= Work instruction =
Once every line holding "Frequency" in the listing below has been found, give their number and nothing more.

= Records for this exercise =
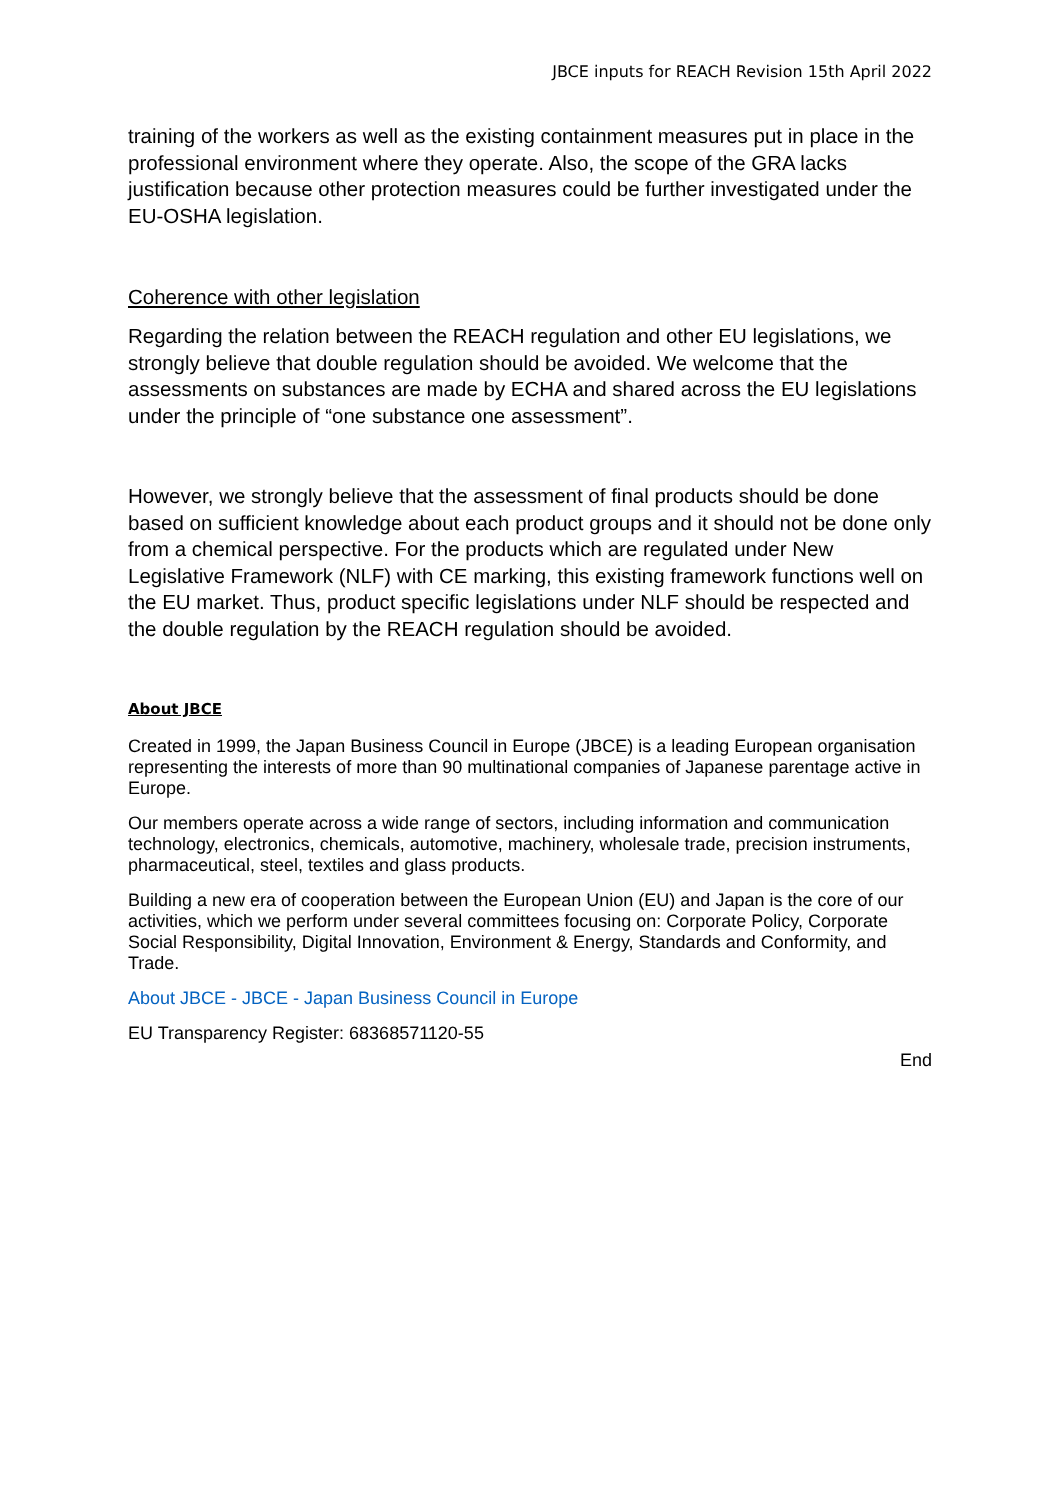JBCE inputs for REACH Revision 15th April 2022
training of the workers as well as the existing containment measures put in place in the professional environment where they operate. Also, the scope of the GRA lacks justification because other protection measures could be further investigated under the EU-OSHA legislation.
Coherence with other legislation
Regarding the relation between the REACH regulation and other EU legislations, we strongly believe that double regulation should be avoided. We welcome that the assessments on substances are made by ECHA and shared across the EU legislations under the principle of “one substance one assessment”.
However, we strongly believe that the assessment of final products should be done based on sufficient knowledge about each product groups and it should not be done only from a chemical perspective. For the products which are regulated under New Legislative Framework (NLF) with CE marking, this existing framework functions well on the EU market. Thus, product specific legislations under NLF should be respected and the double regulation by the REACH regulation should be avoided.
About JBCE
Created in 1999, the Japan Business Council in Europe (JBCE) is a leading European organisation representing the interests of more than 90 multinational companies of Japanese parentage active in Europe.
Our members operate across a wide range of sectors, including information and communication technology, electronics, chemicals, automotive, machinery, wholesale trade, precision instruments, pharmaceutical, steel, textiles and glass products.
Building a new era of cooperation between the European Union (EU) and Japan is the core of our activities, which we perform under several committees focusing on: Corporate Policy, Corporate Social Responsibility, Digital Innovation, Environment & Energy, Standards and Conformity, and Trade.
About JBCE - JBCE - Japan Business Council in Europe
EU Transparency Register: 68368571120-55
End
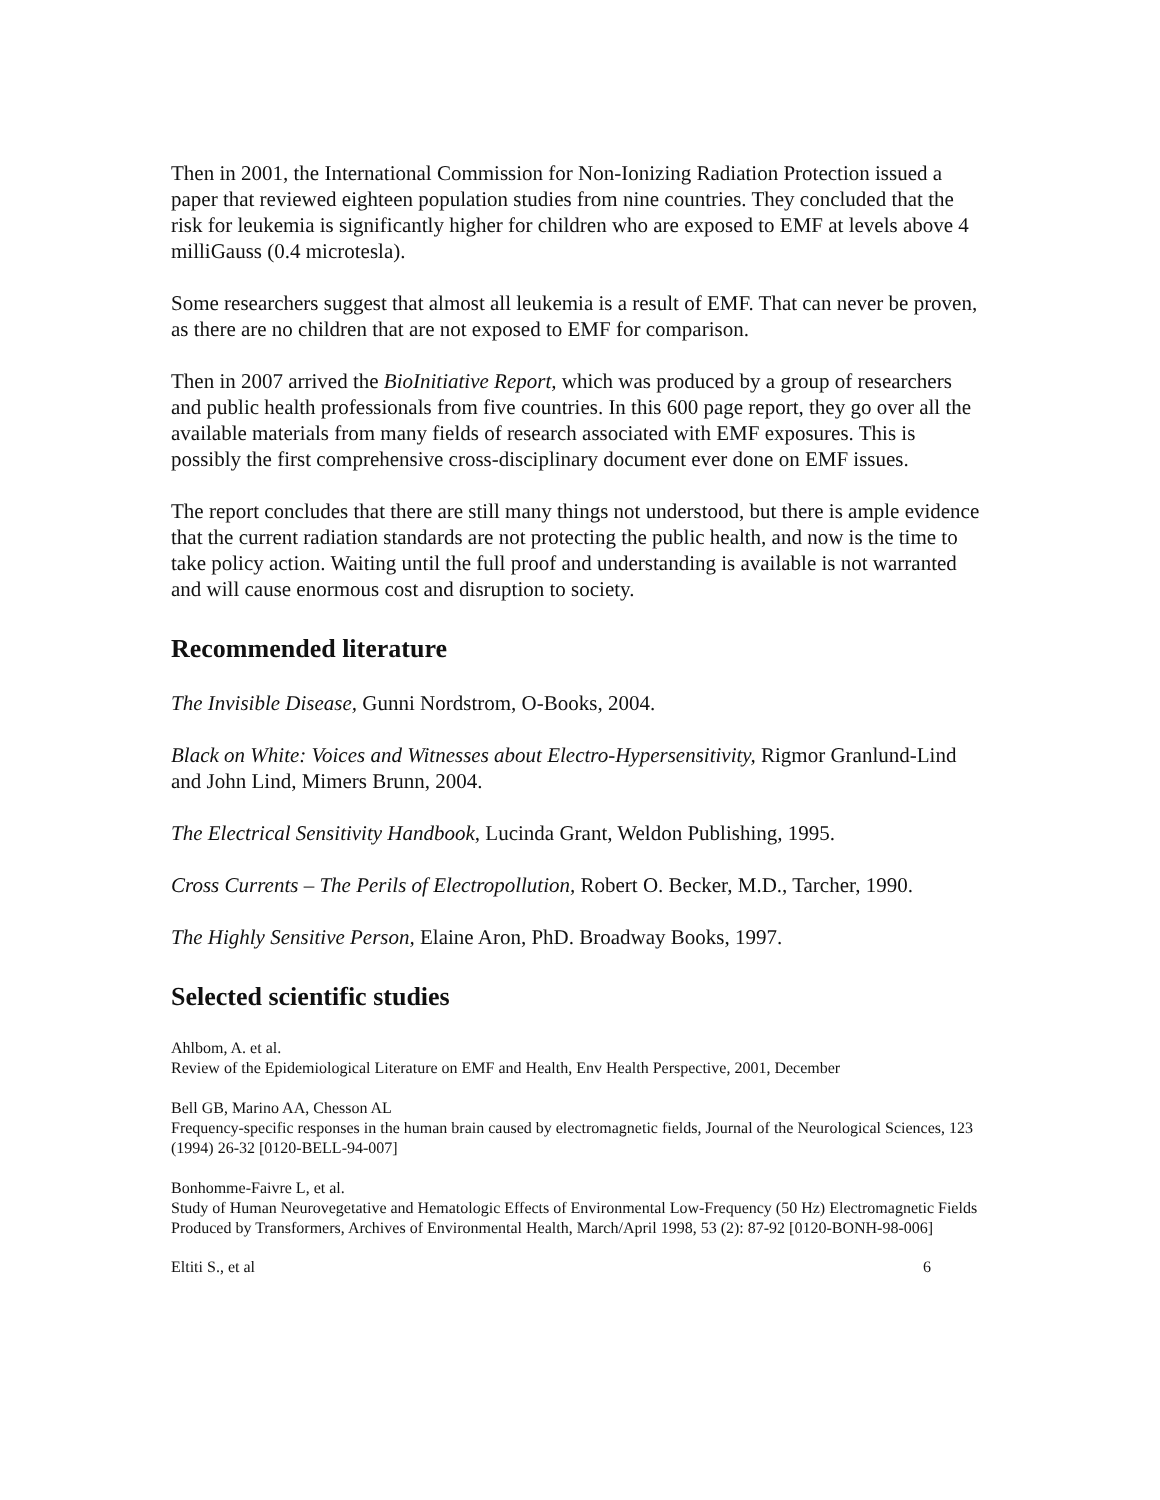Then in 2001, the International Commission for Non-Ionizing Radiation Protection issued a paper that reviewed eighteen population studies from nine countries. They concluded that the risk for leukemia is significantly higher for children who are exposed to EMF at levels above 4 milliGauss (0.4 microtesla).
Some researchers suggest that almost all leukemia is a result of EMF. That can never be proven, as there are no children that are not exposed to EMF for comparison.
Then in 2007 arrived the BioInitiative Report, which was produced by a group of researchers and public health professionals from five countries. In this 600 page report, they go over all the available materials from many fields of research associated with EMF exposures. This is possibly the first comprehensive cross-disciplinary document ever done on EMF issues.
The report concludes that there are still many things not understood, but there is ample evidence that the current radiation standards are not protecting the public health, and now is the time to take policy action. Waiting until the full proof and understanding is available is not warranted and will cause enormous cost and disruption to society.
Recommended literature
The Invisible Disease, Gunni Nordstrom, O-Books, 2004.
Black on White: Voices and Witnesses about Electro-Hypersensitivity, Rigmor Granlund-Lind and John Lind, Mimers Brunn, 2004.
The Electrical Sensitivity Handbook, Lucinda Grant, Weldon Publishing, 1995.
Cross Currents – The Perils of Electropollution, Robert O. Becker, M.D., Tarcher, 1990.
The Highly Sensitive Person, Elaine Aron, PhD. Broadway Books, 1997.
Selected scientific studies
Ahlbom, A. et al.
Review of the Epidemiological Literature on EMF and Health, Env Health Perspective, 2001, December
Bell GB, Marino AA, Chesson AL
Frequency-specific responses in the human brain caused by electromagnetic fields, Journal of the Neurological Sciences, 123 (1994) 26-32 [0120-BELL-94-007]
Bonhomme-Faivre L, et al.
Study of Human Neurovegetative and Hematologic Effects of Environmental Low-Frequency (50 Hz) Electromagnetic Fields Produced by Transformers, Archives of Environmental Health, March/April 1998, 53 (2): 87-92 [0120-BONH-98-006]
Eltiti S., et al 6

= Solution =
2